YB Currency Update – Wednesday 3rd February

Risk appetite has been receding over the past few weeks as the markets feared the effects of Chinese fiscal tightening and the prospects of Greece having to withdraw from the Euro, along with the EU, seemed to be increasing. Over the past few days there has been some signs of risk appetite returning, helped by the strong GDP figures from the US last week, and further boosted by the broad growth shown in manufacturing surveys, in which even the UK played it's part. There has also been some reduction in the fears for the Greek sovereign debt. with the cost of borrowing for the Greek government starting to tentatively reduce, although they still have to pay more than 3.5% over what Germany pays for it's debt. Today is an important day for Greece's prospects, as the EU is to make a judgement on Greece's current attempts to get borrowing under control, with more emergency measures announced by their Prime Minister last night. Eurozone countries have rules on how they are to run their budgets, and although Greece aren't alone in falling outside of these rules, they are the most egregious example, borrowing over 4 times more than the rules allow.

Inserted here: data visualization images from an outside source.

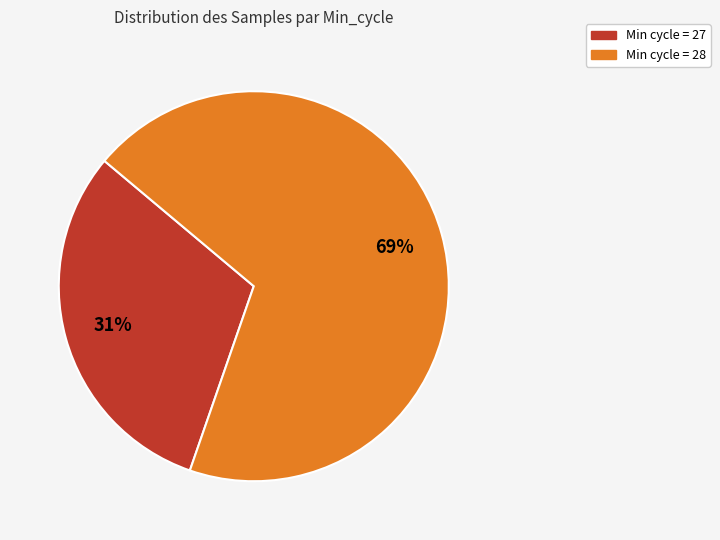

To the nearest percent, what is the average slice percentage?

50%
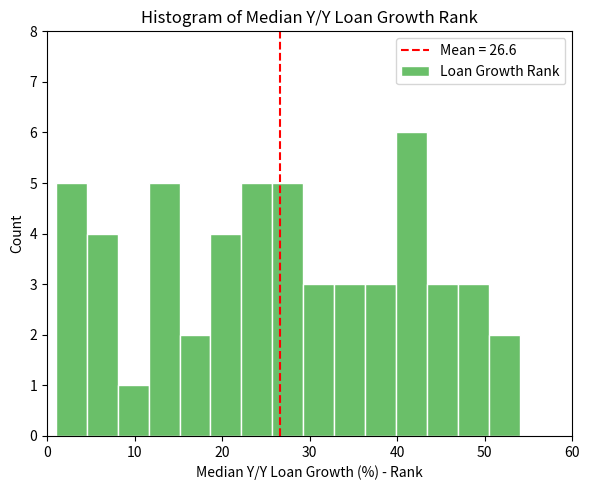

Around what value on the x-axis is the tallest bar? Give the approximate position of its centre, as read against the axis.

42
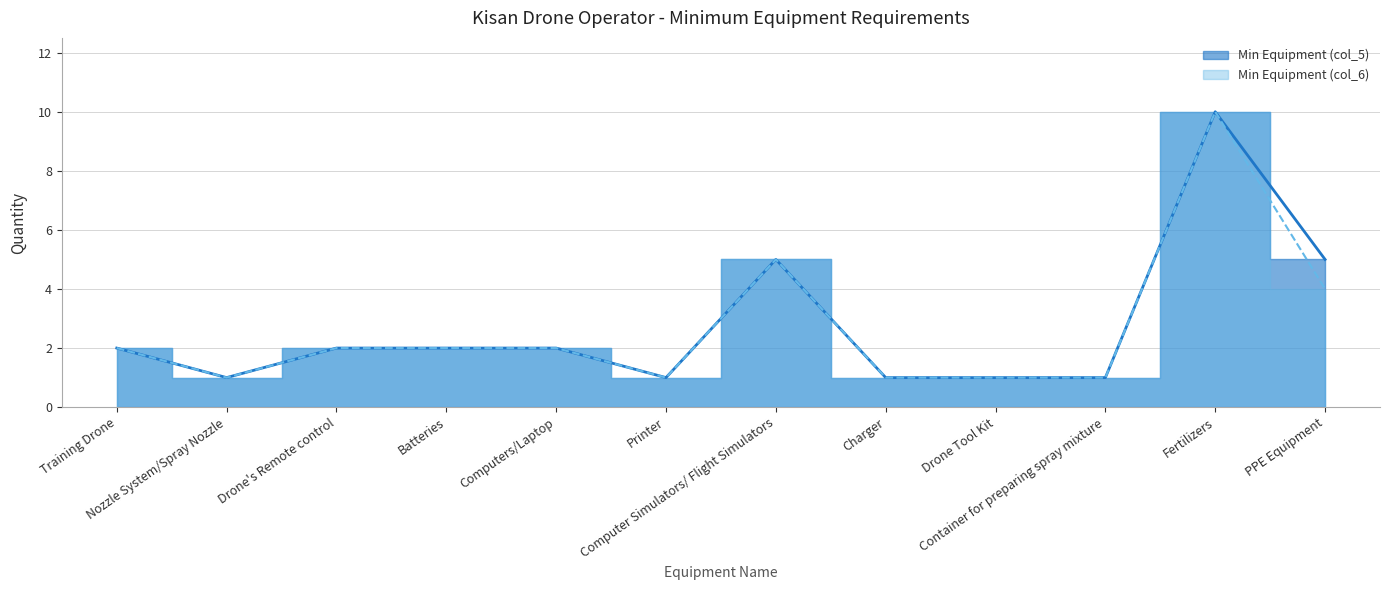

True or false: Min Equipment (col_5) and Min Equipment (col_6) cross at least once.

False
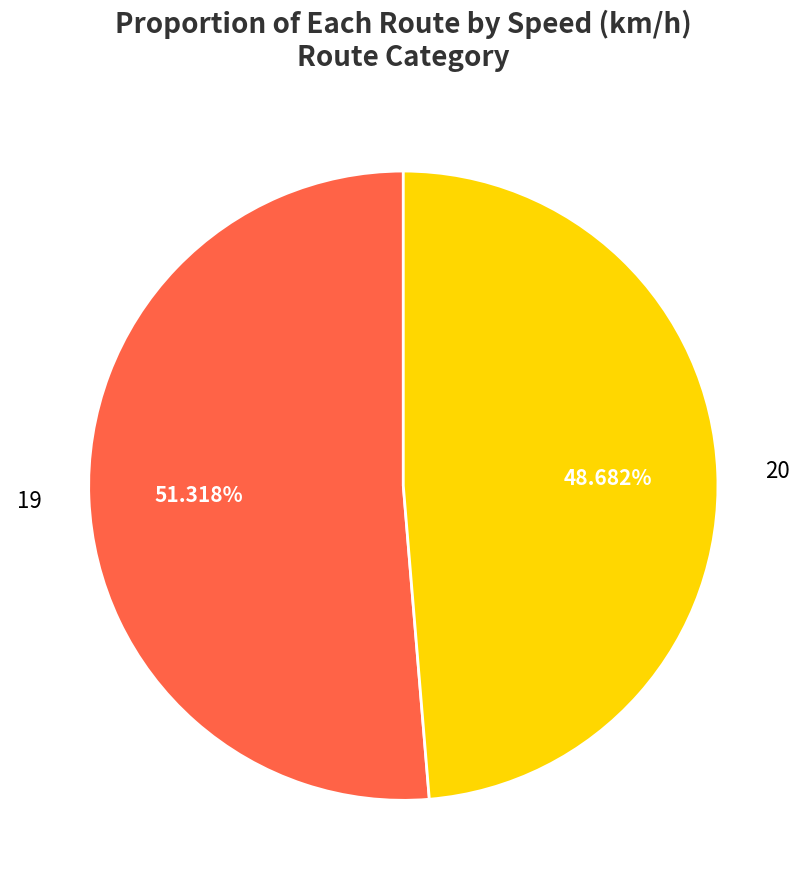

How many slices are in this pie chart?

2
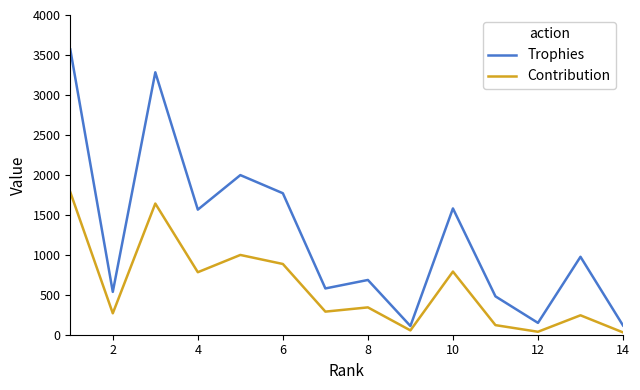

True or false: Trophies has more than 1 interior local peaks.

True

Risk Appetite, especially regarding the Euro, is likely to remain tentative until it becomes clear that Greece, along with other peripheral Eurozone states, have a clear and achievable path back to solvency. However the resumption of risk taking has benefited the Pound allowing it to climb back to around 1.6050 against the Dollar in this morning's trading, although with the fears over Greece receding slightly it has found gains against the Euro harder to come by, with the Euro also pushing up above against the Dollar and breaking back above 1.40, the Pound is still hovering around 1.1450 against the single currency.

We resume the busy week of data releases today with Purchase Manager's Index for the service sector released for the UK as well as the large Eurozone nations. The expectations are for a small shortfall from the previous reading largely down to seasonal factors, although with the manufacturing figures picking up so strongly there may be more momentum in the economy than the markets expect. If we do get a strong reading it would make an extension to QE even less likely tomorrow and give the Pound a further jump. The Eurozone figures are expected to tick slightly higher, although the devil will be in the detail as it is becoming clearer that there is an emerging split between core and peripheral Eurozone economies. If the EU do act as expected and approve of Greece's current plans to reduce spending, this could give the Euro some support and hamper any gains the Pound may receive from a strong service sector PMI.